Um parque de maquinaria, que opera 24h/24h
e seis dias por semana, produz hoje 50.000
movimentos por ano, para um horizonte de
100.000 movimentos mais tarde. Este alto nível
de industrialização foi passível de ser alcançado
desde o início da conceção do Calibre 1969, numa
estreita colaboração com o desenvolvimento da
ferramenta produtiva. Um dos resultados mais
marcantes desta industrialização «de vanguarda»
é o facto de apenas quatro pessoas se dedicarem
à produção de componentes – platina, pontes
(as peças móveis e as rodagens são produzidos
externamente) – pelo que a industrialização está
muito avançada. Além disso, tudo foi concebido
para a máxima flexibilidade e reconfiguração
rápida, se necessário, de máquinas e de linhas:
uma maneira de inscrever a noção de just in time
no domínio relojoeiro.
Omega desvela-se
A Omega, que não tem por hábito abrir as portas
das suas fábricas, ter-se-á deixado picar por tais
anúncios? A verdade é que a marca almirante do
Grupo Swatch – que se encontra frequentemente
em competição frontal com a TAG Heuer – entreabriu recentemente as portas da sua unidade de
produção dedicada a duas versões cronográficas
do seu famoso Calibre coaxial (inventado pelo
relojoeiro inglês George Daniels). Lançada em
2011, a produção deste inovador calibre 93009301, com roda de colunas e espiral em silício
entre os seus 336 componentes, deverá chegar
às 500.000 peças este ano. «Mas, mais tarde,
pretendemos chegar às 700.000, 800.000 peças,»

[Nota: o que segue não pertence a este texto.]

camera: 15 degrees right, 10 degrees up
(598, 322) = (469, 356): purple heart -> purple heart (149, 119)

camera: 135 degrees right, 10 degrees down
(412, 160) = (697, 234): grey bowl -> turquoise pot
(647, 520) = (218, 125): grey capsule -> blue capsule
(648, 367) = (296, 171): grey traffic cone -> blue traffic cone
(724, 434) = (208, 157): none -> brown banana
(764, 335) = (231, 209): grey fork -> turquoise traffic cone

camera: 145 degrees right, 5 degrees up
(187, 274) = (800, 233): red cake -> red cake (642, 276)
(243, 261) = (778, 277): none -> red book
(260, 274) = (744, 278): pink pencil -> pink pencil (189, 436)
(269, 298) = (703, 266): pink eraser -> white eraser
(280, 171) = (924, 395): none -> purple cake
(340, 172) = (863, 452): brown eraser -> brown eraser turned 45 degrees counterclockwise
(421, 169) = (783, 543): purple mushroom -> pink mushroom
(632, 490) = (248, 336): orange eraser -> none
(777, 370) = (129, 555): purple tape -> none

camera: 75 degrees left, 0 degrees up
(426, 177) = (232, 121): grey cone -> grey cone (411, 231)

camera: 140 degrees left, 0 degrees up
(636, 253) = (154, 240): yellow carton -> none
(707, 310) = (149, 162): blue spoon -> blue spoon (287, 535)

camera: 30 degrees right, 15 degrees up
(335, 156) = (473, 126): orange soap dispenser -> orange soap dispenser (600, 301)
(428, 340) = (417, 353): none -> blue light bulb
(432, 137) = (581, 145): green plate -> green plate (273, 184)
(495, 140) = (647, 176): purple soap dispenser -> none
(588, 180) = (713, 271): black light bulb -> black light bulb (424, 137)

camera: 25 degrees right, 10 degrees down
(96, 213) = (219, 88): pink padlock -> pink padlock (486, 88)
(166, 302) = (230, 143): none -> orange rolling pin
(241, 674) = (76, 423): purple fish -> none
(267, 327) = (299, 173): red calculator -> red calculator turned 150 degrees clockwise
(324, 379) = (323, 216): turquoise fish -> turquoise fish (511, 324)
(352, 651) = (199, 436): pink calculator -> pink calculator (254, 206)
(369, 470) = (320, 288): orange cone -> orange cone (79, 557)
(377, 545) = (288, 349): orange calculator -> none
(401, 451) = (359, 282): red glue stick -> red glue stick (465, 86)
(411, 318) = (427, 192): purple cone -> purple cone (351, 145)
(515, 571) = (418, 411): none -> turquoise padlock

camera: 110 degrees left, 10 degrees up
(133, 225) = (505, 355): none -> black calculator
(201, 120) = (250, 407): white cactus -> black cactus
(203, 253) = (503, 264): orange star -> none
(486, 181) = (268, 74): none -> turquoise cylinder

precisa Stephen Urquhart, o CEO da Omega, ou
seja, as mais altas ambições desta fábrica, onde
alternam robots e mãos de operadores, numa
atmosfera de sala branca high-tech. Ao longo da
linha de pré-montagem, montagem e controlo,
cada movimento é controlado graças a um
chip de identificação do qual é munido. «Vamos
demonstrar que somos capazes de produzir
e de montar tal movimento em quantidades
verdadeiramente industriais. O coaxial não é mais
um produto de nicho,» precisa sempre Stephen
Urquhart. Mas a marca não mostrará mais, nem
disponibilizará mais detalhes sobre os seus
investimentos. Apenas os números concedidos à
imprensa: «no ano passado, a Omega ultrapassou,
no que respeita ao volume de negócios, os dois
mil milhões de francos suíços.»
Entre a espada e a parede
A verticalização em curso, desde há alguns anos,
começa assim a dar os seus frutos. Mas esta
batalha travada pelos grandes grupos, de dezenas
ou até centenas de milhões, começa também a
causar alguns danos colaterais.
Os pequenos independentes, incapazes de
financiar tais esforços industriais, ultrapassados
no que diz respeito a ferramentas de produção,
confrontados com dificuldades de aprovisionamento acrescidos e ultrapassados relativamente
ao poder de distribuição, encontram-se cada
vez mais ‘entre a espada e a parede’. A anulação
do Geneva Time Exhibition (GTE), que deveria
reagrupar, paralelamente ao Salon International de
la Haute Horlogerie (SIHH) de Genève, cerca de 30
marcas, é a mais recente demonstração. O risco,
infelizmente, será de nivelar a criatividade.